Teaching Assistant: Steve DeNeefe

knight@isi.edu , chiang@isi.edu , sdeneefe@isi.edu

Class Meeting Time: 

Tues & Thu 11am-12:20pm 

Class Location: 

WPH B30 

 

This graduate course covers the basics of statistical methods for processing human language, intended for:  

 

(1) students who want to understand current natural-language processing (NLP) research,
(2) students interested in tools for building NLP applications,
(3) machine-learning students looking for large-scale application domains, and
(4) students seeking experience with probabilistic methods that can be applied to a range of AI problems.

 

Students will experiment with existing NLP software toolkits and write their own programs. Grades will be based on seven programming assignments (70% = 10% each) and a final project (30%); there will be no midterm or final.

 

Office hours: TBA. 

 

Course software: 

Syllabus

Aug 28 (Knight)

Example state-of-the-art natural language application: Machine Translation.

Aug 30 (Chiang)

Basic linguistic theory. Words, parts-of-speech, ambiguity, morphology, phrase structure, word senses, speech. Text corpora and processing tools. 

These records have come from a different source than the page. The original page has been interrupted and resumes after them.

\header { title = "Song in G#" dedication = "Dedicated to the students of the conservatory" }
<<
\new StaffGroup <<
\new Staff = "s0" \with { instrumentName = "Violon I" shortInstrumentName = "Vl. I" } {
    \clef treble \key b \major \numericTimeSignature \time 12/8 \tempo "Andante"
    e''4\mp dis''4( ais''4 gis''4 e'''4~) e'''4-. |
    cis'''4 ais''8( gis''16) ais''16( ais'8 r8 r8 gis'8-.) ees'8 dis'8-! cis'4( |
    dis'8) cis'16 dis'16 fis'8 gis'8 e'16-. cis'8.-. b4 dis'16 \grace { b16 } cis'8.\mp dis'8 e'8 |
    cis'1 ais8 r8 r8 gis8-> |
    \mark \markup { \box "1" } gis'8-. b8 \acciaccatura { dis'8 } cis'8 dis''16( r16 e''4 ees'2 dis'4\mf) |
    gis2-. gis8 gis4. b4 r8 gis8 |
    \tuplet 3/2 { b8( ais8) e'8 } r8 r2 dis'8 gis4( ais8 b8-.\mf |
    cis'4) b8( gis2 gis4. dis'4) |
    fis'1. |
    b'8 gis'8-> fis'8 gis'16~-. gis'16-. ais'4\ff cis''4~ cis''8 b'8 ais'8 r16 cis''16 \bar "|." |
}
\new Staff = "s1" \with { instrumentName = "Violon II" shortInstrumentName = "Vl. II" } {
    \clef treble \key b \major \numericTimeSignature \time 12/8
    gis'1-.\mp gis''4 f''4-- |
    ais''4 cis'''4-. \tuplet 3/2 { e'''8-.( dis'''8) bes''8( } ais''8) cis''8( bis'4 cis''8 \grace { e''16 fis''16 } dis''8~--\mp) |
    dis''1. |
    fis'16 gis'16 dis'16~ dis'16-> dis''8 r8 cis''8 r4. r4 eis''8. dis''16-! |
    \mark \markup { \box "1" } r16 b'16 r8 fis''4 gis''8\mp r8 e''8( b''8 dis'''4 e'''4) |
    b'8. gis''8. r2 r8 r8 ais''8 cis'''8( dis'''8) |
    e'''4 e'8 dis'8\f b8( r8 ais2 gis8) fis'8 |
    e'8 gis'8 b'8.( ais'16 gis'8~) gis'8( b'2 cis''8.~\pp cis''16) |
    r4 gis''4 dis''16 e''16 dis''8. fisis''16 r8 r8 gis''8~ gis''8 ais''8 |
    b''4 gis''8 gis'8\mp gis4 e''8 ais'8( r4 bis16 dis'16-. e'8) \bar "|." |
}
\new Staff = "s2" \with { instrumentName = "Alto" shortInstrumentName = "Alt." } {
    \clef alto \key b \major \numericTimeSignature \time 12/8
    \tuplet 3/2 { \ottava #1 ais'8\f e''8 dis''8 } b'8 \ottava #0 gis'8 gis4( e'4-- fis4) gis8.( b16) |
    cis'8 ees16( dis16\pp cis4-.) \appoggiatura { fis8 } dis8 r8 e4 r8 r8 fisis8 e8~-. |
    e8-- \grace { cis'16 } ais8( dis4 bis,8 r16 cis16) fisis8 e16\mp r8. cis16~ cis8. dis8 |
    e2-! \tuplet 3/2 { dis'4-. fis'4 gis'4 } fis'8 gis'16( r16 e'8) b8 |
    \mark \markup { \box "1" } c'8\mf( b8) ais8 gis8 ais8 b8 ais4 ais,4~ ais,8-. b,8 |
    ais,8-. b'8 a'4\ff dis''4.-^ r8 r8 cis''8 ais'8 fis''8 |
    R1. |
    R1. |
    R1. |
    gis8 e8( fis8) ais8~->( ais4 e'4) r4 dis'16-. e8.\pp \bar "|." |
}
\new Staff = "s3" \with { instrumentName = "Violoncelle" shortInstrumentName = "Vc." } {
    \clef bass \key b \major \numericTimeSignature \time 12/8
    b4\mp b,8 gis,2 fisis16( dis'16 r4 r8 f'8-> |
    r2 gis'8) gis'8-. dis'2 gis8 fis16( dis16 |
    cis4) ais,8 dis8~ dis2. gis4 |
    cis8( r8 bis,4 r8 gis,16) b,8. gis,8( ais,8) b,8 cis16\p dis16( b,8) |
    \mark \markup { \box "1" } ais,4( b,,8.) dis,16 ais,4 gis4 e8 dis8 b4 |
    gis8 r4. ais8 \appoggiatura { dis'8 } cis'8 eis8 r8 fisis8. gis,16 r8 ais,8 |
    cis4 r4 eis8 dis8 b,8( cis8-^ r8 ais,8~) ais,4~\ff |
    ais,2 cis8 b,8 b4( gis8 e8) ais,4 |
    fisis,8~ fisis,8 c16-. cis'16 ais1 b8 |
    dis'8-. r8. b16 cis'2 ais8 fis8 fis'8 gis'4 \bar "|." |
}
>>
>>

Programming Assignment 0 (no credit) out Aug 30, nothing to turn in.

Sept 4, 6 (Chiang) 

Basic automata theory. Finite-state acceptors and intersection. Finite-state transducers and composition. Applications in morphology and text-to-sound conversion. Context-free grammars and parsing.  

Programming Assignment 1 out Sept 6, due beginning of class Sept 13 (sample solutions: part 2, part 3, part 4). 

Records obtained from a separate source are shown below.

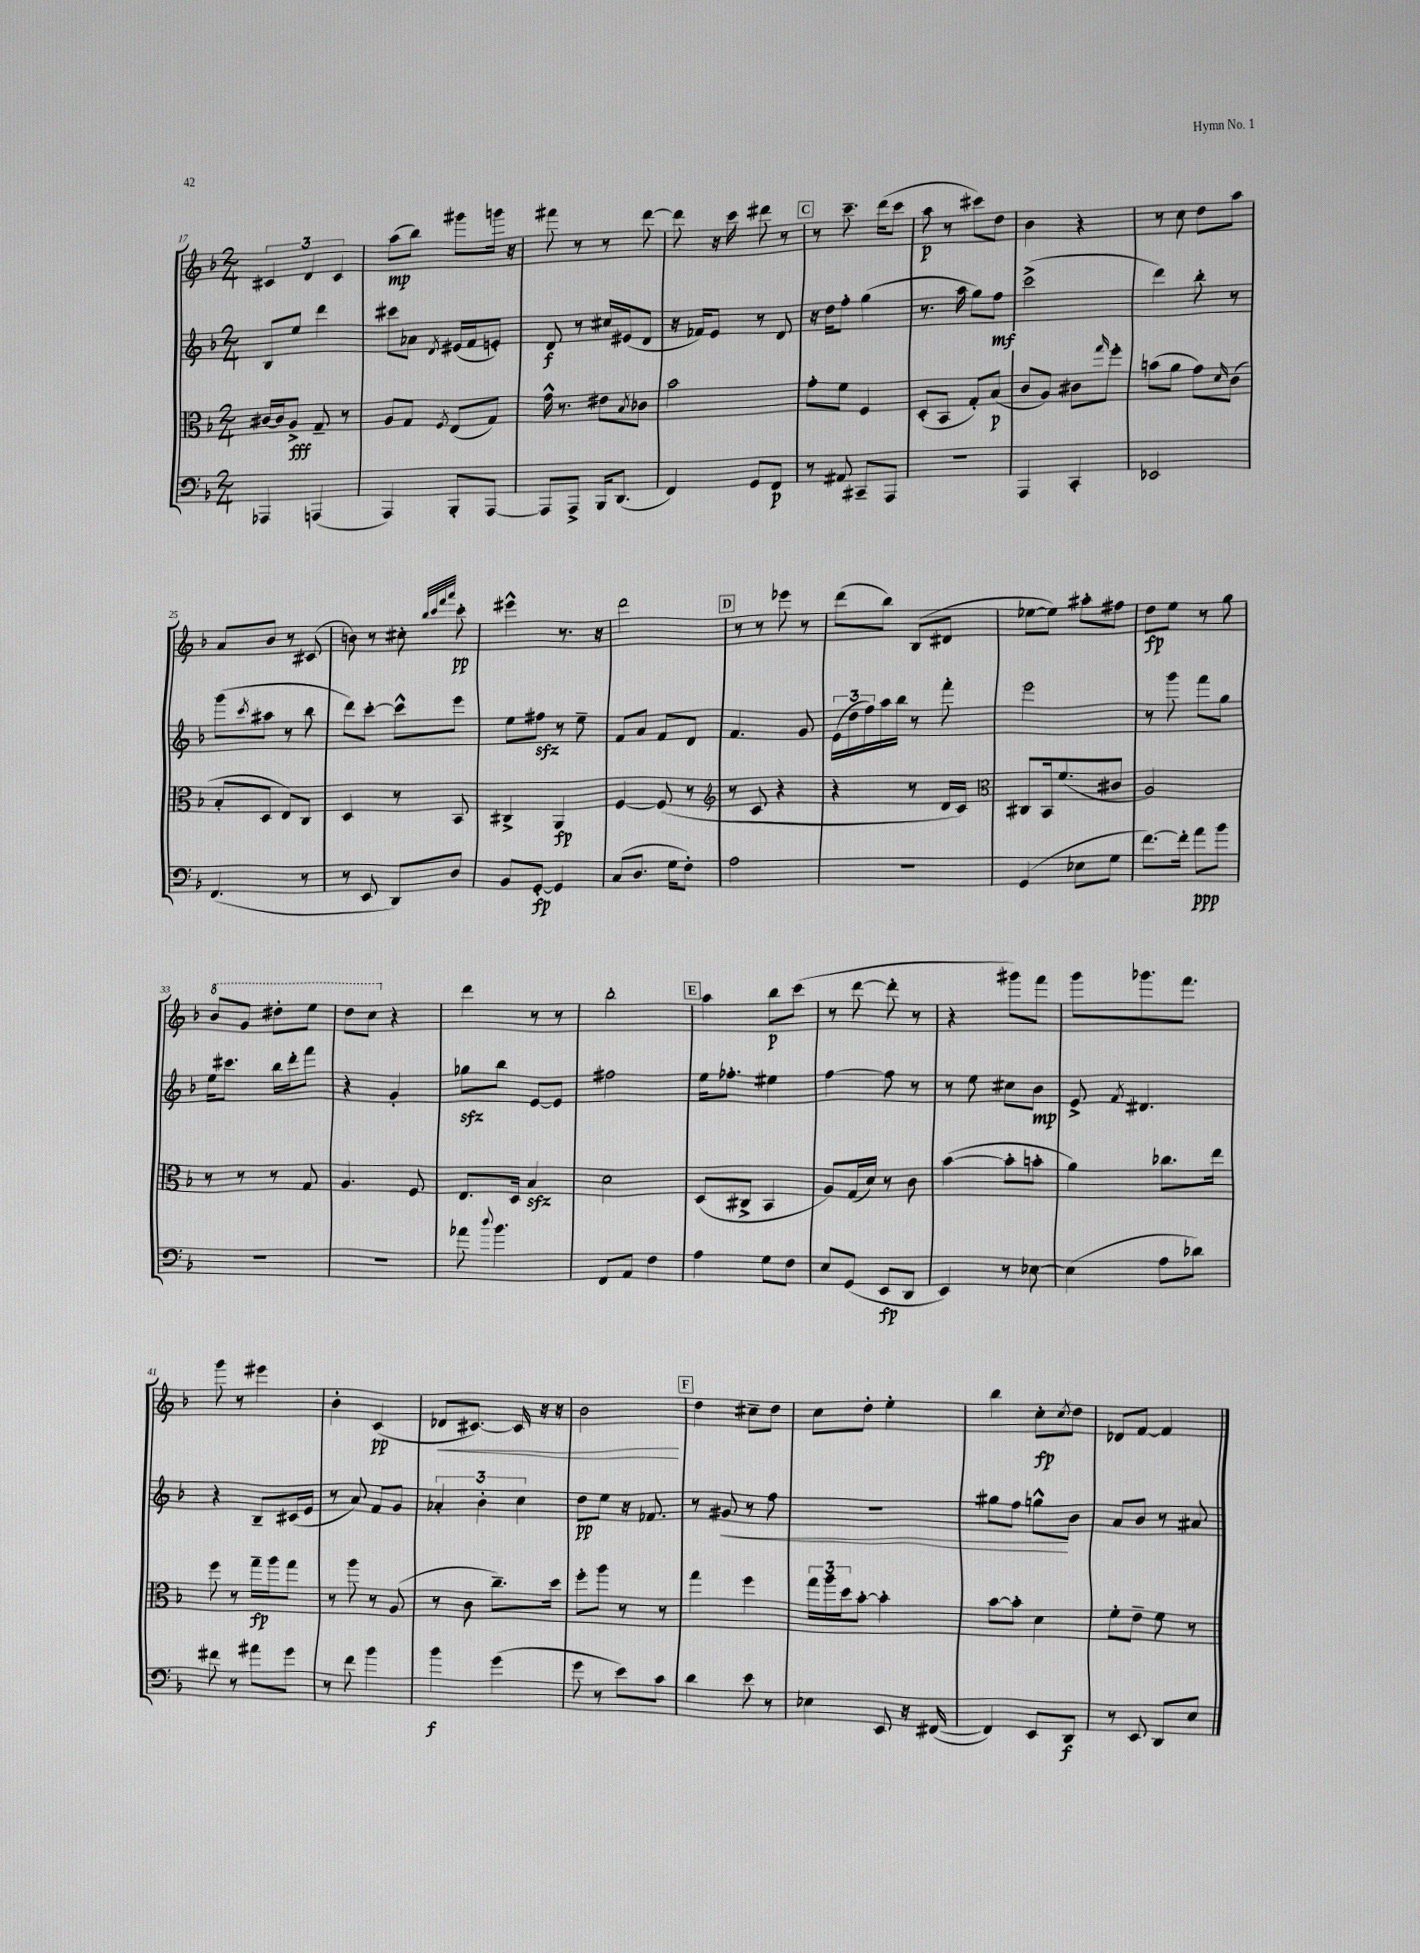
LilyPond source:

<<
\new StaffGroup <<
\new Staff = "s0" {
    \clef treble \key f \major \numericTimeSignature \time 2/4
    \tuplet 3/2 { cis'4 d'4 cis'4 } |
    a''8\mp( bes''8) gis'''8 g'''16 r16 |
    fis'''8 r8 r8 d'''8~ |
    d'''8 r16 c'''16 dis'''8 r8 |
    \mark \markup { \box "C" } r8 c'''8.-- d'''16( c'''8 |
    a''8\p r8 cis'''8) d''8 |
    bes'4 r4 |
    r8 c''8 d''8 a''8 |
    a'8 bes'8 r8 cis'8( |
    b'8) r8 cis''8-. \grace { bes''32 c'''32 f'''32 a'''32 } c'''8-.\pp |
    eis'''4-^ r8. r16 |
    d'''2 |
    \mark \markup { \box "D" } r8 r8 ees'''8 r8 |
    d'''8( bes''8) bes8( dis'8 |
    ees''8~ ees''8) ais''8-. fis''8 |
    d''8\fp e''8 r8 g''8 |
    \ottava #1 bes''8 g''8 dis'''8-. e'''8 |
    d'''8 c'''8 \ottava #0 r4 |
    d'''4 r8 r8 |
    bes''2-. |
    \mark \markup { \box "E" } a''4 bes''8\p c'''8( |
    r8 d'''8~ d'''8-. r8 |
    r4 gis'''8) f'''8 |
    g'''8 ges'''8. f'''8. |
    g'''8 r8 eis'''4 |
    bes'4-. c'4\pp( |
    des'8\< cis'8.~) cis'16 r16 r16 |
    bes'2\! |
    \mark \markup { \box "F" } d''4 cis''8-- d''8 |
    c''8 d''8-. e''4-. |
    bes''4 c''8-.\fp \acciaccatura { c''8 } d''8 |
    des'8 f'8~ f'4 \bar "|." |
}
\new Staff = "s1" {
    \clef treble \key f \major \numericTimeSignature \time 2/4
    bes8 e''8 d'''4 |
    cis'''8 aes'8 \acciaccatura { d'8 } eis'16( f'16 e'8-.) |
    d'8\f r8 cis''16 eis'16( d'8 |
    r16 fes'16) e'8 r8 d'8 |
    \mark \markup { \box "C" } r16 d''16 f''8-. g''4( |
    r8. a''16 g''8) f''8\mf |
    c'''2->( |
    d'''4) bes''8-. r8 |
    g'''8( \acciaccatura { c'''8 } ais''8 r8 bes''8 |
    d'''8) c'''8~-. c'''8-^ e'''8 |
    e''8 fis''8\sfz r8 e''8-- |
    f'8 a'8 f'8 d'8 |
    \mark \markup { \box "D" } f'4. g'8 |
    \tuplet 3/2 { e'16( d''16 f''16) } a''16 bes''16 r8 f'''8-. |
    e'''2 |
    r8 g'''8 f'''8 g''8 |
    e''16 cis'''8. bes''16 d'''16-. f'''8 |
    r4 g'4-. |
    ges''8\sfz bes''8 e'8~ e'8 |
    fis''2 |
    \mark \markup { \box "E" } e''16 fes''8.-. eis''4 |
    f''4~ f''8 r8 |
    r8 e''8 cis''8 bes'8\mp |
    e'8-> \acciaccatura { f'8 } dis'4. |
    r4 bes8-- cis'16( e'16 |
    r8 a'8) f'8 g'8 |
    \tuplet 3/2 { aes'4-. bes'4-. c''4 } |
    d''8\pp e''8 r16 fes'8. |
    \mark \markup { \box "F" } r8 gis'8\< r8 f''8 |
    R2 |
    gis''8 f''8 g''8-^\! bes'8 |
    a'8 bes'8 r8 ais'8 \bar "|." |
}
\new Staff = "s2" {
    \clef alto \key f \major \numericTimeSignature \time 2/4
    cis'16~ cis'16 a8->\fff g8-- r8 |
    a8 g8 \acciaccatura { f8 } e8( g8) |
    g'16-^ r8. eis'8 \acciaccatura { bes8 } ces'8 |
    bes'2 |
    \mark \markup { \box "C" } g'8-. f'8 f4 |
    d8-.( bes,8 g8-.) bes8\p( |
    c'8 a8) cis'8 \grace { g''16 } f''8-. |
    b'8( a'8 g'8) \grace { d'16 } c'8( |
    bes8-. d8 e8) c8 |
    d4 r8 bes,8 |
    cis4-> a,4\fp |
    f4~ f8( r8 |
    \mark \markup { \box "D" } \clef treble r8 c'8 r4 |
    r4 r8 d'16 c'16) |
    \clef alto cis8 bes,16 f'8.( cis'8 |
    a2) |
    r8 r8 r8 g8 |
    a4. f8 |
    e8. d16 bes4\sfz |
    d'2 |
    \mark \markup { \box "E" } d8( cis8-> bes,4 |
    a8) g16( d'16) r8 c'8 |
    bes'4~( bes'8-. b'8-. |
    a'4) ces''8. e''16 |
    f''8 r8 g''16--\fp a''16 g''8 |
    r8 a''8 r8 a8( |
    r8 c'8 c''8.--) d''16 |
    f''8-. a''8 r8 r8 |
    \mark \markup { \box "F" } g''4 f''4 |
    \tuplet 3/2 { g''16 a''16 d''16 } bes'8~-. bes'4-. |
    bes'8~ bes'8-. d'4 |
    f'8-. e'8-- f'8 r8 \bar "|." |
}
\new Staff = "s3" {
    \clef bass \key f \major \numericTimeSignature \time 2/4
    aes,,4 a,,4( |
    a,,4) bes,,8-. a,,8~ |
    a,,8 a,,8-> bes,,16 d,8.( |
    f,4) g,8 f,8\p |
    \mark \markup { \box "C" } r8 ais,8 cis,8-- a,,8 |
    r2 |
    a,,4 c,4-. |
    ees,2 |
    f,4.( r8 |
    r8 e,8 d,8) d8 |
    bes,8 g,8~-.\fp g,4 |
    c8( d8. g16 f8-.) |
    \mark \markup { \box "D" } a2 |
    r2 |
    g,4( ees8 g8 |
    f'8.~) f'16-. a'8\ppp bes'8 |
    R2 |
    R2 |
    aes'8 \appoggiatura { d''8 } bes'4. |
    f,8 a,8 f4 |
    \mark \markup { \box "E" } a4 g8 f8 |
    e8 g,8( e,8\fp d,8 |
    e,4) r8 ees8~ |
    ees4( a8 des'8) |
    fis'8 r8 ais'8 g'8 |
    r8 f'8 bes'4 |
    bes'4\f g'4( |
    g'8 r8 e'8) c'8 |
    \mark \markup { \box "F" } d'4 e'8 r8 |
    ees4 e,8 r16 fis,16~( |
    fis,4) e,8 d,8\f |
    r8 e,8 d,8 e8 \bar "|." |
}
>>
>>
\layout { \context { \Score currentBarNumber = #17 } }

Topic: Finite-state acceptors for natural language. 

Sept 11, 13 (Chiang) 

Basic probability theory. Conditional probability, Bayes rule, estimating parameter values from data, building generative stochastic models, the noisy-channel framework. Probabilistic finite-state acceptors and transducers.  

Sept 18, 20, 25, 27 (Knight) 

Language modeling. Estimating the frequency of English strings. Using language models to resolve ambiguities across a wide range of applications. Training and testing data. The sparse data problem. Smoothing with held-out data.  

Programming Assignment 2 out Sept 20, due beginning of class Sept 27 (get files here).  

Topic: Weighted finite-state acceptors for language modeling. 

Oct 2, 4, 9, 11 (Knight) 

String transformations. A simple framework for stochastically modeling many types of string transformations, such as: tagging word sequences with parts of speech, cleaning up misspelled word sequences, automatically marking-up names, organizations, and locations in raw text, etc. Estimating parameter values from annotated data.  

Programming Assignment 3 out Oct 4, due beginning of class Oct 11 (get files here).  

Topic: Weighted finite-state transducers for string transformation. 

Oct 16, 18, 23, 25 (Chiang/DeNeefe) 

Hidden parameters.  Problems involving incomplete data, such as: elementary cryptanalysis, transliteration, machine translation, deciphering ancient scripts.  The EM algorithm, forward-backward algorithm.

Programming Assignment 4 out Oct 18, due beginning of class Oct 25.  

Topic: Unsupervised learning of natural language structure. 

Oct 30;  Nov 1, 6 (Knight)

Syntactic structures, context-free grammars, regular tree grammars, syntax-based language models, inside-outside algorithm. 

Programming Assignment 5 out Nov 1, due beginning of class Nov 8.  

Topic: decipherment and forward-backward (get files here, see helpful paper here). 

Nov 8, 13, 15, 20 (Chiang/DeNeefe) 

Tree transformations.  Applications in machine translation.

Programming Assignment 6 out Nov 15, due beginning of class Nov 29 (extended from Nov 27).  

Topic: Modeling syntactic transformations (get files here and updated tiburon jar here).

Nov 22 -- Holiday 

Nov 27, 29;  Dec 4, 6 (Chiang)

Maximum entropy, discriminative training, conditional random fields, and other learning methods.

Programming Assignment 7 out Nov 29, due beginning of class Dec 6.  

Topic: Supervised training using Conditional Random Fields (get files here). 

 

Initial project proposal due beginning of class Nov 13 (get guideline document here).

Final project scope settled Nov 20.

Final project write-ups due on or before Dec 17 by email.